Your objective :: Print the records below word for word, every line of them.
— start of Available records —
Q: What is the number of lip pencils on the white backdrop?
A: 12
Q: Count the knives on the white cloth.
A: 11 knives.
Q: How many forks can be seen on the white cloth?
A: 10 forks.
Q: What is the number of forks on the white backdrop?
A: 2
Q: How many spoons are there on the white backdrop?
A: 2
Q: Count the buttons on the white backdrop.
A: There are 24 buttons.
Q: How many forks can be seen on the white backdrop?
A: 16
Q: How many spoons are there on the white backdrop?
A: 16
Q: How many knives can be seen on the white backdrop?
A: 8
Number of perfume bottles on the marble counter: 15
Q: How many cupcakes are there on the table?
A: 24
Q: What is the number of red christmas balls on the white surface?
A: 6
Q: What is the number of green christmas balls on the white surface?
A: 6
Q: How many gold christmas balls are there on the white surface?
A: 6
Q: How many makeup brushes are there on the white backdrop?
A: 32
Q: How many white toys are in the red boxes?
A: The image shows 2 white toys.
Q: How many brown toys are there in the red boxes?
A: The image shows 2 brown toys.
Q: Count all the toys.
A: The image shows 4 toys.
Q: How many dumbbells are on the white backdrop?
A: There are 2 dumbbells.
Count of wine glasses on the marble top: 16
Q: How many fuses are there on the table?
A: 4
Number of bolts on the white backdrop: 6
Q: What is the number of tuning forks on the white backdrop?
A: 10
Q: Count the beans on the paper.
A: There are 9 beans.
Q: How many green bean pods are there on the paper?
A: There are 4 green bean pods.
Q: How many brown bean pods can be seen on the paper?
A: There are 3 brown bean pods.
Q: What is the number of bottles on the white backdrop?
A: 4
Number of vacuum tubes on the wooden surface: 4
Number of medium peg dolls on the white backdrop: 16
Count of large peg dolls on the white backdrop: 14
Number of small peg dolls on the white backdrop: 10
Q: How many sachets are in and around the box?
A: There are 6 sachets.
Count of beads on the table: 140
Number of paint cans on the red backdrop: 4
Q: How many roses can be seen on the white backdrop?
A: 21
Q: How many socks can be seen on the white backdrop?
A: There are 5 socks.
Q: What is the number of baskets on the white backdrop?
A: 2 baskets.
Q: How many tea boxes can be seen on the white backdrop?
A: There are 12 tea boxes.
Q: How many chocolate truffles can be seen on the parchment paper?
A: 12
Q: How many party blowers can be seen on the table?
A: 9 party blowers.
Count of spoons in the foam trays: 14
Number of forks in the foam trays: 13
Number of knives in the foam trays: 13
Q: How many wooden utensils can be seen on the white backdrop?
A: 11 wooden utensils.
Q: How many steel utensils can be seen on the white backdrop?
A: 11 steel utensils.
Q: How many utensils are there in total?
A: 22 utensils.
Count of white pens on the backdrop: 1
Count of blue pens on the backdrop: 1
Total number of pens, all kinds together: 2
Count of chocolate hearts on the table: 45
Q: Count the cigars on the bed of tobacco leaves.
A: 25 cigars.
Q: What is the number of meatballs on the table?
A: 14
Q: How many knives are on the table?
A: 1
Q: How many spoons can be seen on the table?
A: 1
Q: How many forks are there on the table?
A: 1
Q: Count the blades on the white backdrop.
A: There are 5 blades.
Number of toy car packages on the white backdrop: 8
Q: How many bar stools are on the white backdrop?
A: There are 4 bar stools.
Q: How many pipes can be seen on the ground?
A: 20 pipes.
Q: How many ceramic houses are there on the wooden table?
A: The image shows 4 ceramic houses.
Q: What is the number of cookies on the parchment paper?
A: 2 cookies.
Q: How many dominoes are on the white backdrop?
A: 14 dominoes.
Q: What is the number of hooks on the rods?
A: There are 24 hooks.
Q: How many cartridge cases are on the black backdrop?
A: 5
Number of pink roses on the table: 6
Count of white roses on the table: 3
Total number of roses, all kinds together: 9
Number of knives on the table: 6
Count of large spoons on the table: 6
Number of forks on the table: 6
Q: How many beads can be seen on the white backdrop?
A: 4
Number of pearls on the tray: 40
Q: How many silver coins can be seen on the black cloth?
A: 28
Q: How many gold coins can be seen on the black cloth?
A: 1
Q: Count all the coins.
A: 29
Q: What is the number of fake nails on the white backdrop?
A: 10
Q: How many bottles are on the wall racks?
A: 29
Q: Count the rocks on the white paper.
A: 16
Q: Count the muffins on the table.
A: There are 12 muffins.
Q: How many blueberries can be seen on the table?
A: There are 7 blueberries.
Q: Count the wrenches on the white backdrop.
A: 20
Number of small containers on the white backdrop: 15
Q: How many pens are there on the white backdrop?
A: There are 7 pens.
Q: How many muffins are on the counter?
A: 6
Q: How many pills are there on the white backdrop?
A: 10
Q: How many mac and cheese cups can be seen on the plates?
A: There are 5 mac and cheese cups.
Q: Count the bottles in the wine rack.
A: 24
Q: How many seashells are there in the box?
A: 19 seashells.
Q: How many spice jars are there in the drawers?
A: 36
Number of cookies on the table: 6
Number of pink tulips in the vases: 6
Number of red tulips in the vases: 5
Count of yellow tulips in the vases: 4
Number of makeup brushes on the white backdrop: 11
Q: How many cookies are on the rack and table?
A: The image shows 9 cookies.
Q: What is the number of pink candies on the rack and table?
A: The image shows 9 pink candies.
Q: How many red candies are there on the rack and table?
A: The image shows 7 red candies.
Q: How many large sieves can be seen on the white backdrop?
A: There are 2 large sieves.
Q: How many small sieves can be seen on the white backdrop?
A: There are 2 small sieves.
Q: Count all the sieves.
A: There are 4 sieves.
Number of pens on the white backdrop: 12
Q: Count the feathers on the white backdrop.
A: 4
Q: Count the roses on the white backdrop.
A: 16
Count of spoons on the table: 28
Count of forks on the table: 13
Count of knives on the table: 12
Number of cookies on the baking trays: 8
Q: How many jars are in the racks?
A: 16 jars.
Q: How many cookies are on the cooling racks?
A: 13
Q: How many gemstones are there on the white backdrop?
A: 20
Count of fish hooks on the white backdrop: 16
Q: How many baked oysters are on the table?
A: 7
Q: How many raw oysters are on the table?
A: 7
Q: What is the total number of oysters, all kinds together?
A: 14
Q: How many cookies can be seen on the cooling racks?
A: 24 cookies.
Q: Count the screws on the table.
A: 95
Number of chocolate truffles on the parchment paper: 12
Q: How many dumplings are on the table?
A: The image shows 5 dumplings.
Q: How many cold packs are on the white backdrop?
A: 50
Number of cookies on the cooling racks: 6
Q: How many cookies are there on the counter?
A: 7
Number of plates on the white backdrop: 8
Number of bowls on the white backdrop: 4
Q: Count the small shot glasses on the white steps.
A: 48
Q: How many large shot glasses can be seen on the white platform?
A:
— end of Available records —
Full response ::
Q: What is the number of lip pencils on the white backdrop?
A: 12
Q: Count the knives on the white cloth.
A: 11 knives.
Q: How many forks can be seen on the white cloth?
A: 10 forks.
Q: What is the number of forks on the white backdrop?
A: 2
Q: How many spoons are there on the white backdrop?
A: 2
Q: Count the buttons on the white backdrop.
A: There are 24 buttons.
Q: How many forks can be seen on the white backdrop?
A: 16
Q: How many spoons are there on the white backdrop?
A: 16
Q: How many knives can be seen on the white backdrop?
A: 8
Number of perfume bottles on the marble counter: 15
Q: How many cupcakes are there on the table?
A: 24
Q: What is the number of red christmas balls on the white surface?
A: 6
Q: What is the number of green christmas balls on the white surface?
A: 6
Q: How many gold christmas balls are there on the white surface?
A: 6
Q: How many makeup brushes are there on the white backdrop?
A: 32
Q: How many white toys are in the red boxes?
A: The image shows 2 white toys.
Q: How many brown toys are there in the red boxes?
A: The image shows 2 brown toys.
Q: Count all the toys.
A: The image shows 4 toys.
Q: How many dumbbells are on the white backdrop?
A: There are 2 dumbbells.
Count of wine glasses on the marble top: 16
Q: How many fuses are there on the table?
A: 4
Number of bolts on the white backdrop: 6
Q: What is the number of tuning forks on the white backdrop?
A: 10
Q: Count the beans on the paper.
A: There are 9 beans.
Q: How many green bean pods are there on the paper?
A: There are 4 green bean pods.
Q: How many brown bean pods can be seen on the paper?
A: There are 3 brown bean pods.
Q: What is the number of bottles on the white backdrop?
A: 4
Number of vacuum tubes on the wooden surface: 4
Number of medium peg dolls on the white backdrop: 16
Count of large peg dolls on the white backdrop: 14
Number of small peg dolls on the white backdrop: 10
Q: How many sachets are in and around the box?
A: There are 6 sachets.
Count of beads on the table: 140
Number of paint cans on the red backdrop: 4
Q: How many roses can be seen on the white backdrop?
A: 21
Q: How many socks can be seen on the white backdrop?
A: There are 5 socks.
Q: What is the number of baskets on the white backdrop?
A: 2 baskets.
Q: How many tea boxes can be seen on the white backdrop?
A: There are 12 tea boxes.
Q: How many chocolate truffles can be seen on the parchment paper?
A: 12
Q: How many party blowers can be seen on the table?
A: 9 party blowers.
Count of spoons in the foam trays: 14
Number of forks in the foam trays: 13
Number of knives in the foam trays: 13
Q: How many wooden utensils can be seen on the white backdrop?
A: 11 wooden utensils.
Q: How many steel utensils can be seen on the white backdrop?
A: 11 steel utensils.
Q: How many utensils are there in total?
A: 22 utensils.
Count of white pens on the backdrop: 1
Count of blue pens on the backdrop: 1
Total number of pens, all kinds together: 2
Count of chocolate hearts on the table: 45
Q: Count the cigars on the bed of tobacco leaves.
A: 25 cigars.
Q: What is the number of meatballs on the table?
A: 14
Q: How many knives are on the table?
A: 1
Q: How many spoons can be seen on the table?
A: 1
Q: How many forks are there on the table?
A: 1
Q: Count the blades on the white backdrop.
A: There are 5 blades.
Number of toy car packages on the white backdrop: 8
Q: How many bar stools are on the white backdrop?
A: There are 4 bar stools.
Q: How many pipes can be seen on the ground?
A: 20 pipes.
Q: How many ceramic houses are there on the wooden table?
A: The image shows 4 ceramic houses.
Q: What is the number of cookies on the parchment paper?
A: 2 cookies.
Q: How many dominoes are on the white backdrop?
A: 14 dominoes.
Q: What is the number of hooks on the rods?
A: There are 24 hooks.
Q: How many cartridge cases are on the black backdrop?
A: 5
Number of pink roses on the table: 6
Count of white roses on the table: 3
Total number of roses, all kinds together: 9
Number of knives on the table: 6
Count of large spoons on the table: 6
Number of forks on the table: 6
Q: How many beads can be seen on the white backdrop?
A: 4
Number of pearls on the tray: 40
Q: How many silver coins can be seen on the black cloth?
A: 28
Q: How many gold coins can be seen on the black cloth?
A: 1
Q: Count all the coins.
A: 29
Q: What is the number of fake nails on the white backdrop?
A: 10
Q: How many bottles are on the wall racks?
A: 29
Q: Count the rocks on the white paper.
A: 16
Q: Count the muffins on the table.
A: There are 12 muffins.
Q: How many blueberries can be seen on the table?
A: There are 7 blueberries.
Q: Count the wrenches on the white backdrop.
A: 20
Number of small containers on the white backdrop: 15
Q: How many pens are there on the white backdrop?
A: There are 7 pens.
Q: How many muffins are on the counter?
A: 6
Q: How many pills are there on the white backdrop?
A: 10
Q: How many mac and cheese cups can be seen on the plates?
A: There are 5 mac and cheese cups.
Q: Count the bottles in the wine rack.
A: 24
Q: How many seashells are there in the box?
A: 19 seashells.
Q: How many spice jars are there in the drawers?
A: 36
Number of cookies on the table: 6
Number of pink tulips in the vases: 6
Number of red tulips in the vases: 5
Count of yellow tulips in the vases: 4
Number of makeup brushes on the white backdrop: 11
Q: How many cookies are on the rack and table?
A: The image shows 9 cookies.
Q: What is the number of pink candies on the rack and table?
A: The image shows 9 pink candies.
Q: How many red candies are there on the rack and table?
A: The image shows 7 red candies.
Q: How many large sieves can be seen on the white backdrop?
A: There are 2 large sieves.
Q: How many small sieves can be seen on the white backdrop?
A: There are 2 small sieves.
Q: Count all the sieves.
A: There are 4 sieves.
Number of pens on the white backdrop: 12
Q: Count the feathers on the white backdrop.
A: 4
Q: Count the roses on the white backdrop.
A: 16
Count of spoons on the table: 28
Count of forks on the table: 13
Count of knives on the table: 12
Number of cookies on the baking trays: 8
Q: How many jars are in the racks?
A: 16 jars.
Q: How many cookies are on the cooling racks?
A: 13
Q: How many gemstones are there on the white backdrop?
A: 20
Count of fish hooks on the white backdrop: 16
Q: How many baked oysters are on the table?
A: 7
Q: How many raw oysters are on the table?
A: 7
Q: What is the total number of oysters, all kinds together?
A: 14
Q: How many cookies can be seen on the cooling racks?
A: 24 cookies.
Q: Count the screws on the table.
A: 95
Number of chocolate truffles on the parchment paper: 12
Q: How many dumplings are on the table?
A: The image shows 5 dumplings.
Q: How many cold packs are on the white backdrop?
A: 50
Number of cookies on the cooling racks: 6
Q: How many cookies are there on the counter?
A: 7
Number of plates on the white backdrop: 8
Number of bowls on the white backdrop: 4
Q: Count the small shot glasses on the white steps.
A: 48
Q: How many large shot glasses can be seen on the white platform?
A:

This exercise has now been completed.